Source data:
★ ★ ★
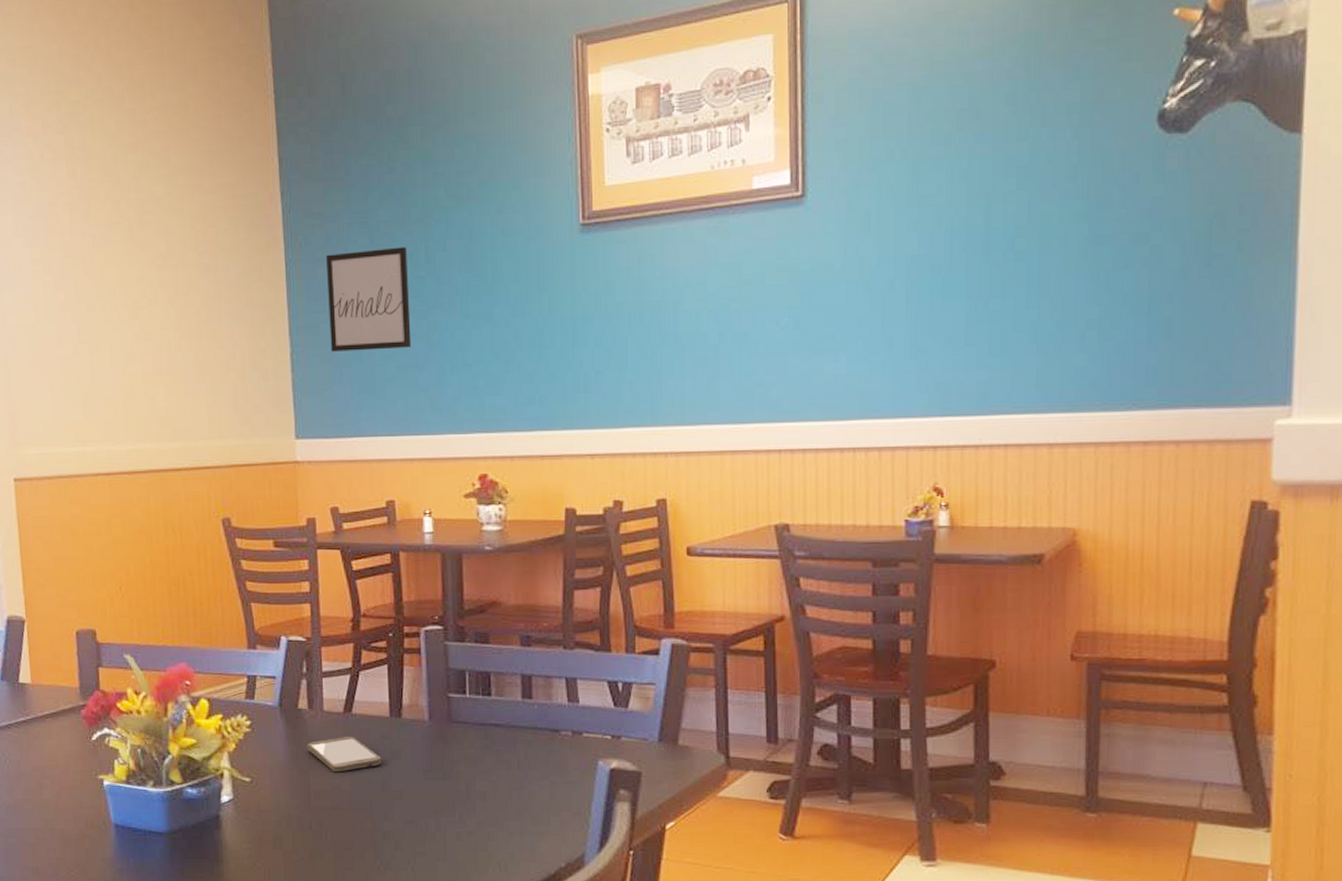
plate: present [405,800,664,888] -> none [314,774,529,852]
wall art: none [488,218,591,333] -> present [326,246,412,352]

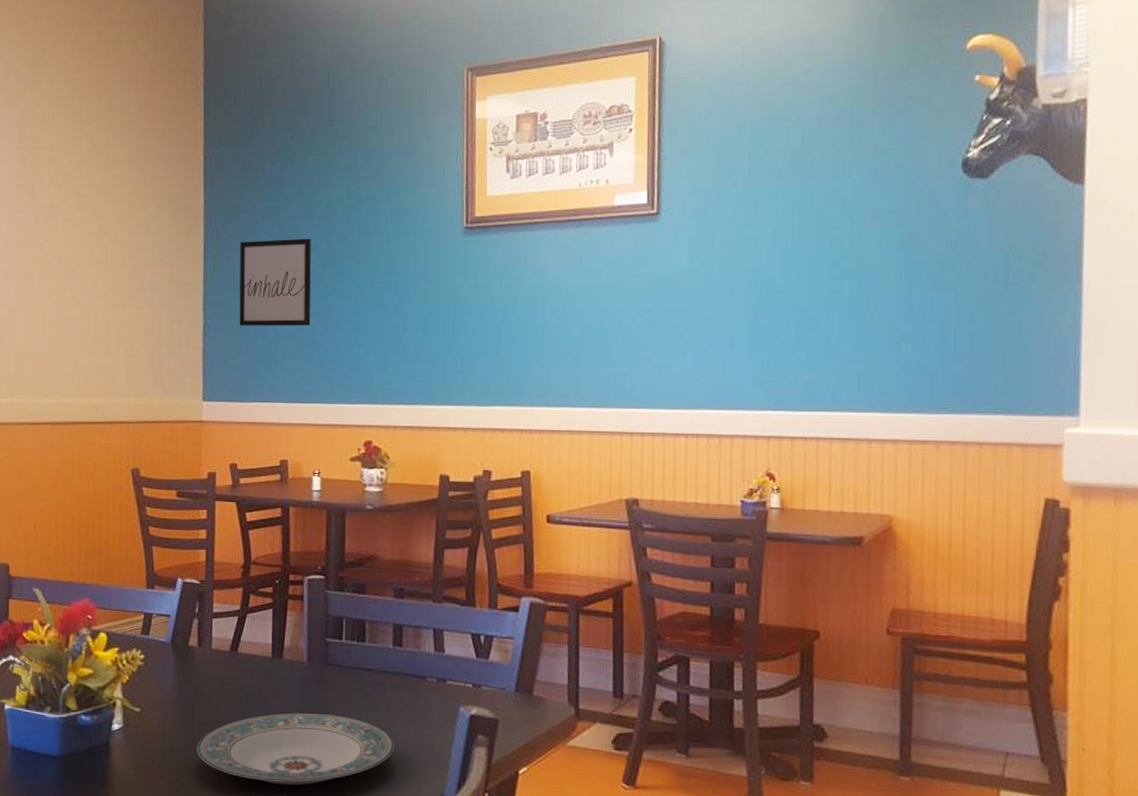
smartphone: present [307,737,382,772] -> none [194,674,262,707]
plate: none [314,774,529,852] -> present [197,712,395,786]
★ ★ ★
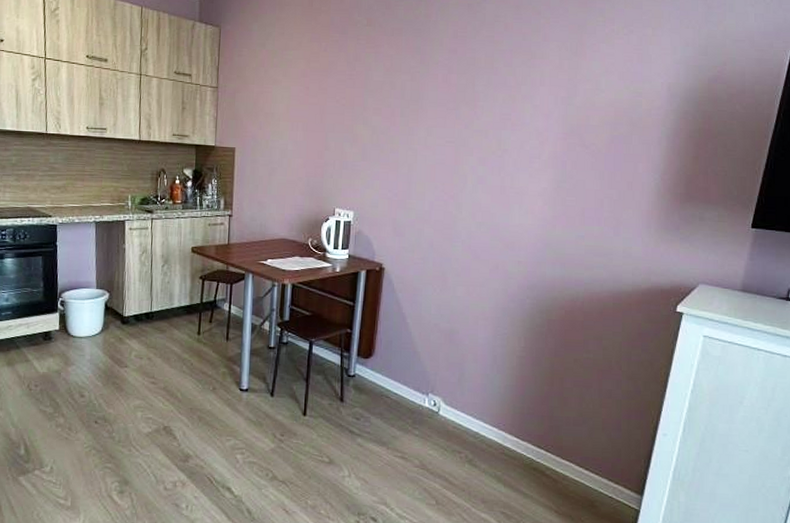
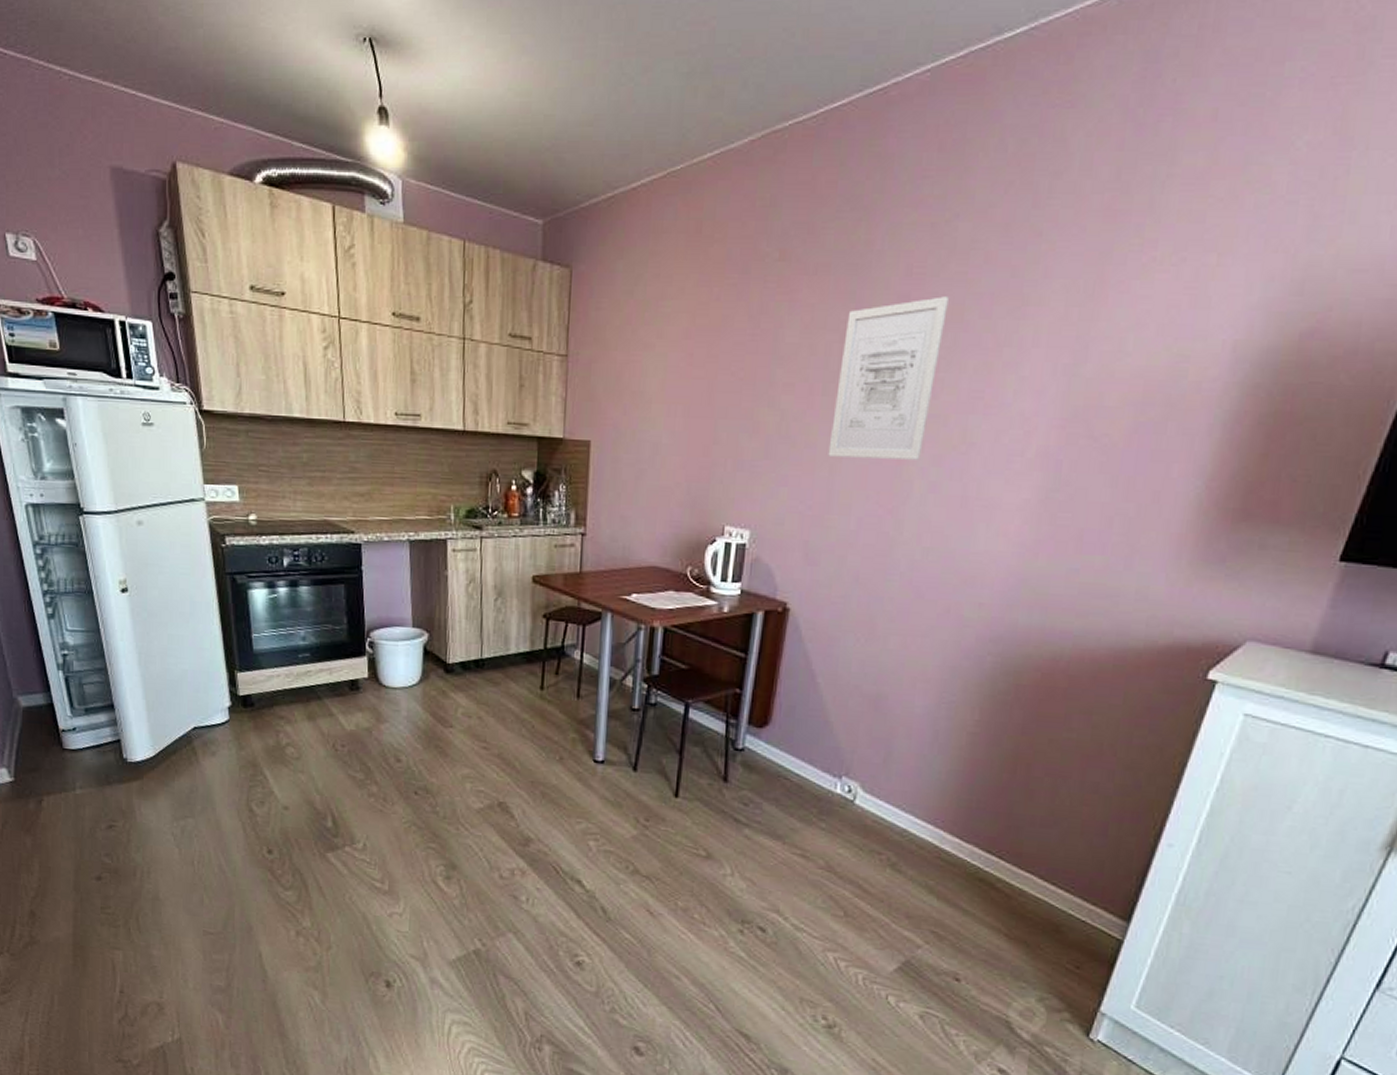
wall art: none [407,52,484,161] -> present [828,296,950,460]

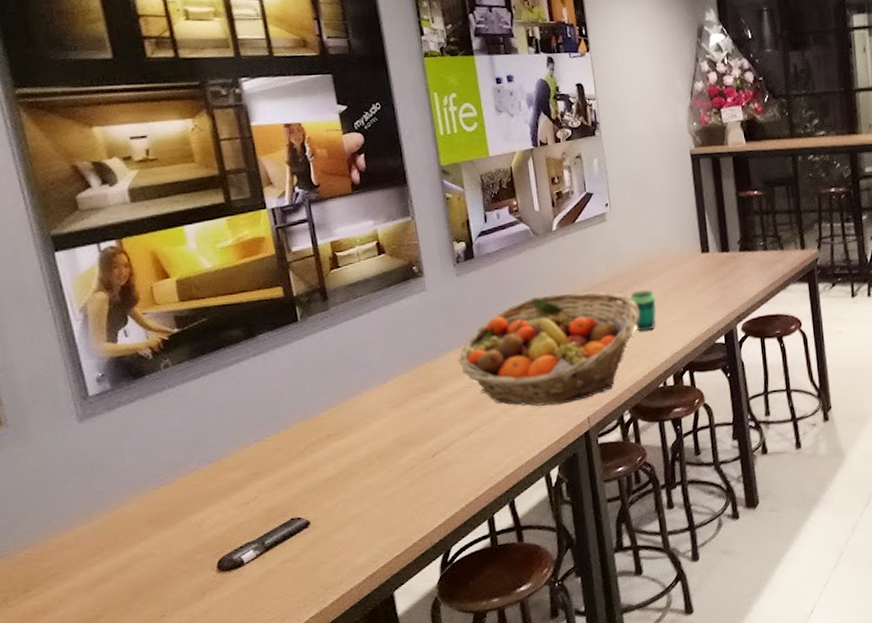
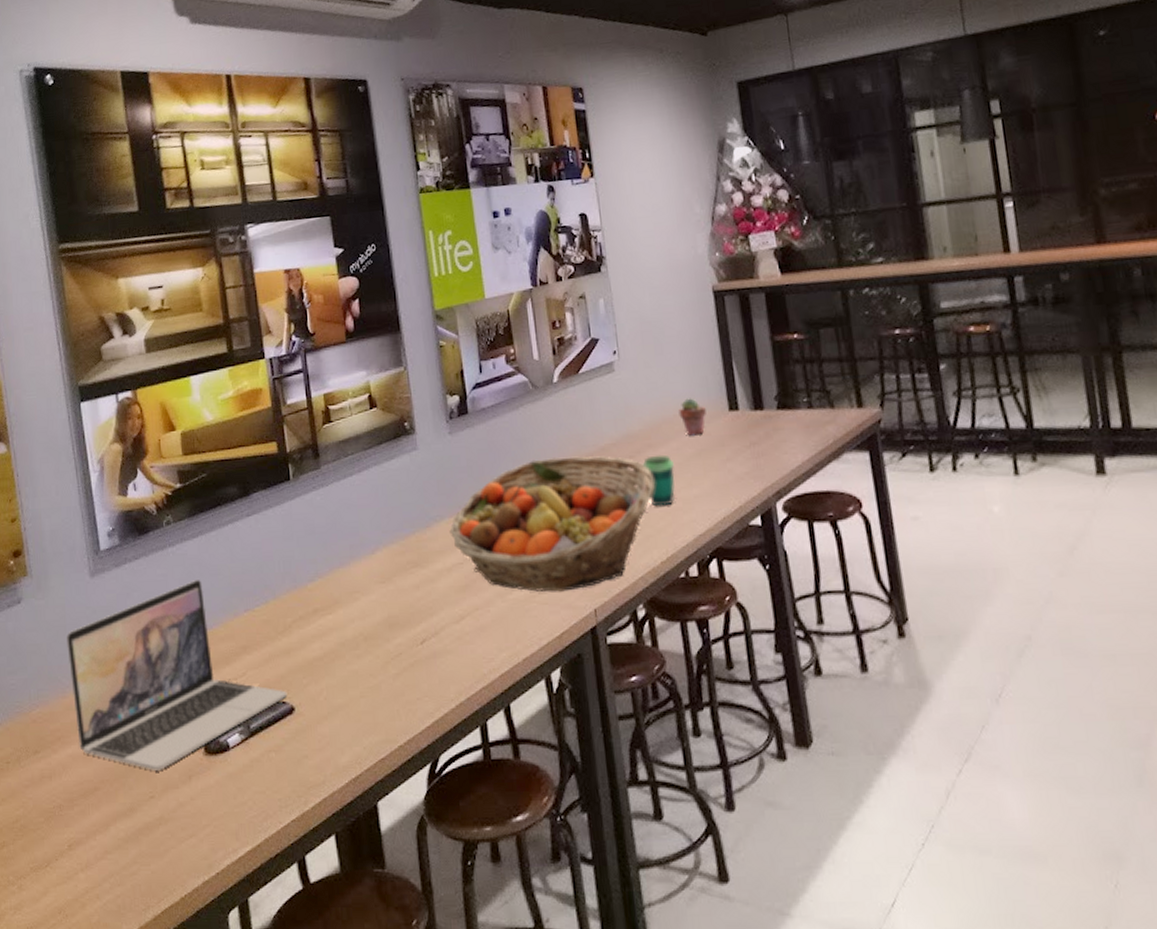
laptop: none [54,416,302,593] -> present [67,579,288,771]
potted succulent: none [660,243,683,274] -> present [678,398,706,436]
★ ★ ★
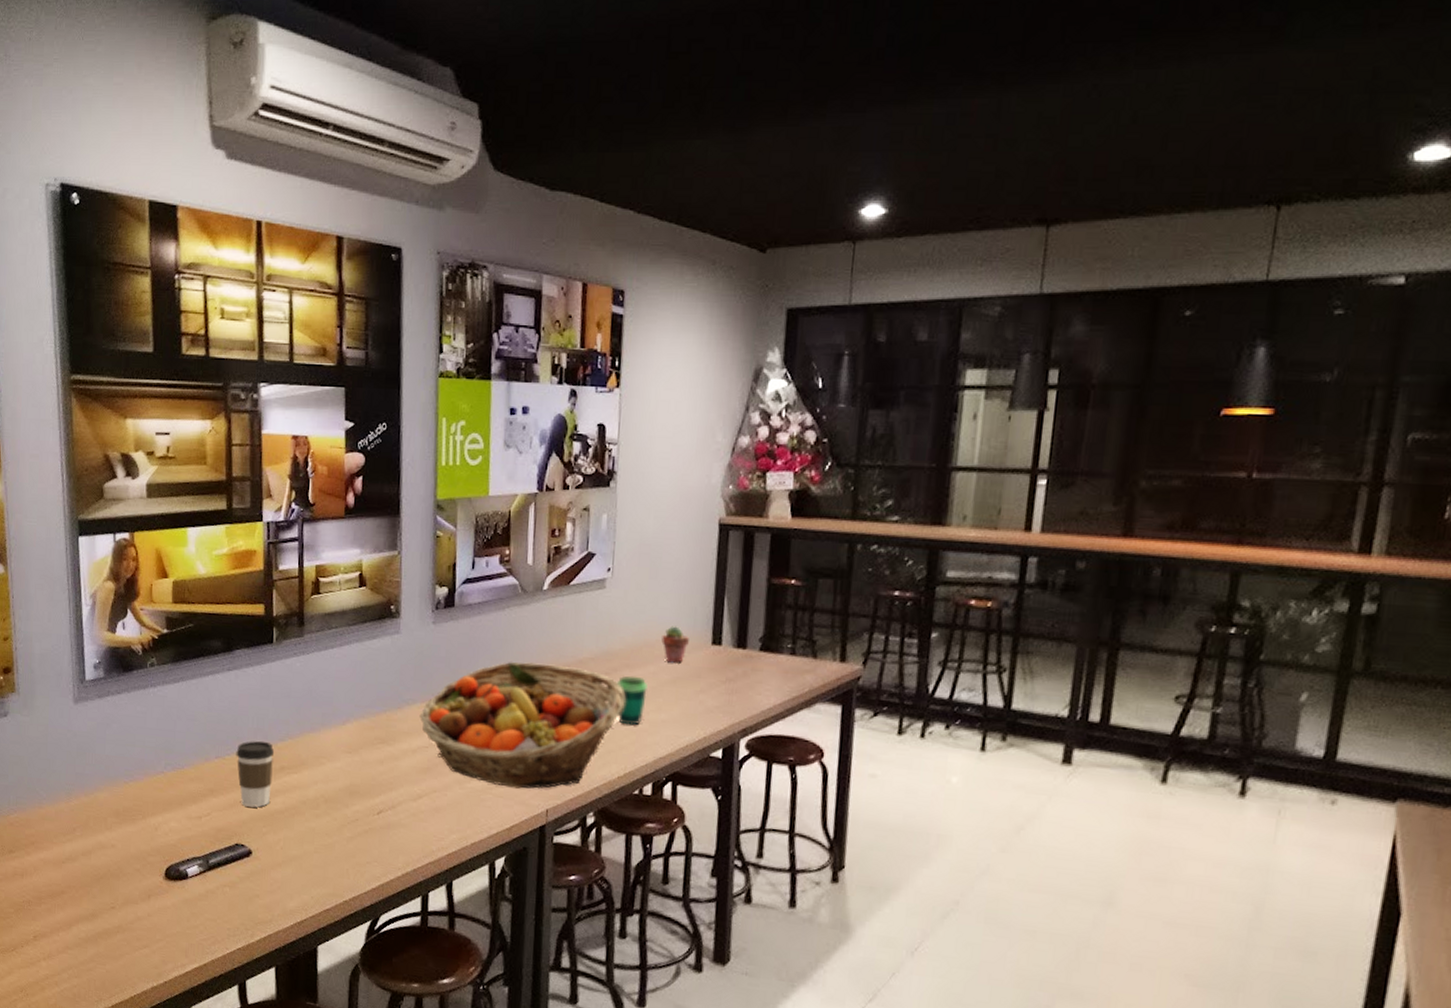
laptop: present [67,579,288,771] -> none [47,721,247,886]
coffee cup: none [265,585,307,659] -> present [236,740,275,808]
★ ★ ★
What is expected:
The line holding "plate: present [405,800,664,888]" starts the copy and the line holding "plate: none [314,774,529,852]" ends it. Repeat those two lines above and all between them exactly, leaving out pictures.

Worked solution:
plate: present [405,800,664,888] -> none [314,774,529,852]
wall art: none [488,218,591,333] -> present [326,246,412,352]

smartphone: present [307,737,382,772] -> none [194,674,262,707]
plate: none [314,774,529,852] -> present [197,712,395,786]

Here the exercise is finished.